In or around 1825, John Andrew Jackson was born enslaved on a plantation in South Carolina and trained to spend his life picking cotton.
But instead of living a life as a slave, he escaped bondage and became an influential anti-slavery lecturer and writer. He also had a key role in Harriet Beecher Stowe’s celebrated novel “Uncle Tom’s Cabin,” which historians have argued helped trigger the Civil War by its depiction of the subhuman treatment afforded Black men and women.
As a scholar of the lives of enslaved people and their writings, I have researched the life of Jackson for years and still remain puzzled by his obscurity from most histories of slavery in America. In my biography of Jackson, “A Plausible Man,” I detail his remarkable life.
North to freedom
In early 1846, Jackson’s wife and daughter were sold to another South Carolina plantation. Heartbroken and furious, he was determined to earn money and buy his family’s freedom. Jackson waited until Christmas Day and took a bold step – he escaped on horseback.
He found work on the docks in Charleston and eventually hid between cotton bales aboard a boat heading to Boston.
Once there, Jackson started speaking at abolitionist meetings across Massachusetts to raise money to free his wife and child. But before he could raise the necessary amount, President Millard Fillmore signed into law the Fugitive Slave Act of 1850, which would impose harsh penalties on anyone who assisted runaways.

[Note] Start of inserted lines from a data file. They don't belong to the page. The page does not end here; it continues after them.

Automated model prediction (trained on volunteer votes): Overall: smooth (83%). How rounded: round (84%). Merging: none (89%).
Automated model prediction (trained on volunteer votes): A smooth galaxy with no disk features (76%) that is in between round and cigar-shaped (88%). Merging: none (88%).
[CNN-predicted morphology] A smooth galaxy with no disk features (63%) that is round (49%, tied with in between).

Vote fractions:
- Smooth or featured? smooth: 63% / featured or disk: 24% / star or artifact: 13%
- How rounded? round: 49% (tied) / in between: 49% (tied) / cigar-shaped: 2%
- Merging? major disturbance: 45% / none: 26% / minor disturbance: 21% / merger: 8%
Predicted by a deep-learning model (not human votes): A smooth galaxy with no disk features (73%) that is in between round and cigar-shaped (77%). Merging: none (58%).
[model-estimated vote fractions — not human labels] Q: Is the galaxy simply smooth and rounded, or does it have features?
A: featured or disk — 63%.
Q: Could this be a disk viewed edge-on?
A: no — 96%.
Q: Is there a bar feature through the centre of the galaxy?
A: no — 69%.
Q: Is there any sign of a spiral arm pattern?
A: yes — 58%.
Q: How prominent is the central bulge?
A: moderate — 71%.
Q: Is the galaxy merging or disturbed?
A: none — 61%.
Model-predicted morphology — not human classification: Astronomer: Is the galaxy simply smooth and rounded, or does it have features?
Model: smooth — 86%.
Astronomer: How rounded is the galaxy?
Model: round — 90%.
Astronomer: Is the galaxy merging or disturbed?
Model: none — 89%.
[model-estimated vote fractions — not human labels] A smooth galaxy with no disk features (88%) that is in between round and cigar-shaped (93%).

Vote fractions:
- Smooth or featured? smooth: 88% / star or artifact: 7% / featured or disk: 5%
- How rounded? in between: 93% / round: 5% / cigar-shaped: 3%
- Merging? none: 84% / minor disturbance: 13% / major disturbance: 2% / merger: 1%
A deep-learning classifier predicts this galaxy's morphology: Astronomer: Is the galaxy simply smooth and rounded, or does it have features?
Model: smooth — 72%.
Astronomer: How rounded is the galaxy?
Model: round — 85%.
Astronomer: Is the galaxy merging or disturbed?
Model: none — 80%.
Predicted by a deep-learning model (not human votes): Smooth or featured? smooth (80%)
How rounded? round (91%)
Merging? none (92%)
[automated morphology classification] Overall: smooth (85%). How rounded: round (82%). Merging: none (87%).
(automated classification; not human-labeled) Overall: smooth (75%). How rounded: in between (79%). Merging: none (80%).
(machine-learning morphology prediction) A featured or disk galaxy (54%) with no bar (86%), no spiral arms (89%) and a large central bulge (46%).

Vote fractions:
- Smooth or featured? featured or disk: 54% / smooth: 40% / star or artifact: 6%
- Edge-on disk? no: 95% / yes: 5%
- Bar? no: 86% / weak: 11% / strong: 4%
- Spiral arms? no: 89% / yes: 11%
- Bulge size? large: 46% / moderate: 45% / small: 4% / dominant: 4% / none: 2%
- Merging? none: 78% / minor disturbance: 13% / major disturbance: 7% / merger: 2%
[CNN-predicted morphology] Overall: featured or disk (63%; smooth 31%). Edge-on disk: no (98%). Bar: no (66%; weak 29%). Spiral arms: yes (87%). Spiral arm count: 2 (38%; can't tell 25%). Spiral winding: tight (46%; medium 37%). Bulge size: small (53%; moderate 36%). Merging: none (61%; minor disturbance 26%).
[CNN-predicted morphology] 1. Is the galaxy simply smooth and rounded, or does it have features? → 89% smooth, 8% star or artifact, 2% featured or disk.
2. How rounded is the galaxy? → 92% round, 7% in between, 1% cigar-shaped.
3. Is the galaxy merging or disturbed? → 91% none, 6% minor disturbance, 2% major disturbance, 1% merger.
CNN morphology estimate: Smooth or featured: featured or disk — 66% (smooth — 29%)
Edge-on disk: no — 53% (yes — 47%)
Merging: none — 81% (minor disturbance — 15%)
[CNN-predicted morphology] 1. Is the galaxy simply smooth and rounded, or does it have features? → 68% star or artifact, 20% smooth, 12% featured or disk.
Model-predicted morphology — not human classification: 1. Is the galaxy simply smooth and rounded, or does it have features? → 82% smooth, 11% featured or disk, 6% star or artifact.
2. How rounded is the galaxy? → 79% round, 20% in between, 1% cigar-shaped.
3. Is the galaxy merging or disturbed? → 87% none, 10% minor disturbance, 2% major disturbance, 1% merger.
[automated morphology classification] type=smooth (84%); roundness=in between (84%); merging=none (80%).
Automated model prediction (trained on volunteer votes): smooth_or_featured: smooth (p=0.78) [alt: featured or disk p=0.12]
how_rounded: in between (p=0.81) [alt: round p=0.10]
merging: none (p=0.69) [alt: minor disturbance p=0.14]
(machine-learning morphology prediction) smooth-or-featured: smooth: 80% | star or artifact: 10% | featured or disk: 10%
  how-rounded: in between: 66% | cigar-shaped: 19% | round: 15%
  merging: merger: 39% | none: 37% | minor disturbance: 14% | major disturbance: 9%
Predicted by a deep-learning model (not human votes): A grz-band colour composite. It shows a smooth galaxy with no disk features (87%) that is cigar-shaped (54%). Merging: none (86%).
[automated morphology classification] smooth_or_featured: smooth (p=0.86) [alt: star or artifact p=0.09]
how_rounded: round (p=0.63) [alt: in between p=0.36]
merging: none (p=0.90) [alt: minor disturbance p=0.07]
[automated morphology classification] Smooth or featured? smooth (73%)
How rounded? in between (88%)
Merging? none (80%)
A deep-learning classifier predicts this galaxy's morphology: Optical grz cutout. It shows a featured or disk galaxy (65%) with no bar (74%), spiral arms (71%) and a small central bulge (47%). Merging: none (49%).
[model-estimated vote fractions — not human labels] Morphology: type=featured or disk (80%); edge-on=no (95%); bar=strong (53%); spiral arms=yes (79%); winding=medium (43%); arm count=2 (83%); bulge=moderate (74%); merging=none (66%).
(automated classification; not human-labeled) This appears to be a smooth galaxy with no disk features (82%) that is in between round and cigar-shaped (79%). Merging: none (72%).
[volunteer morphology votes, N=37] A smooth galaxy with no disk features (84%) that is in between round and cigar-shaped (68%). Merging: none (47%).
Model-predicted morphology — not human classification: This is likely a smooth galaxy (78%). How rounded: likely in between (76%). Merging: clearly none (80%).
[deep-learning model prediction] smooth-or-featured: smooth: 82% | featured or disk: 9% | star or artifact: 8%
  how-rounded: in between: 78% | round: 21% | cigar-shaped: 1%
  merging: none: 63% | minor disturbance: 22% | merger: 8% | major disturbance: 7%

Even though Jackson was living in a supposedly free state, he was in terrible danger of being returned to enslavement under the new law. Jackson decided to flee again, this time to Canada.
Along the way, abolitionists directed Jackson to sympathetic homes in Maine.
A chance meeting
One such home belonged to the stuffy Thomas C. Upham, a professor of mental and moral philosophy at Bowdoin College.
He had told his friends that while slavery was a grievous wrong, the Fugitive Slave Act was nonetheless the law and should be obeyed.
But when Jackson knocked on his door, Upham immediately put aside his scruples.
Upham invited him in and offered food and encouragement. Because Upham couldn’t put Jackson up for the night, he directed Jackson to his neighbor, Harriet Beecher Stowe – a friend who had long been frustrated with the otherwise kindly professor’s timid politics.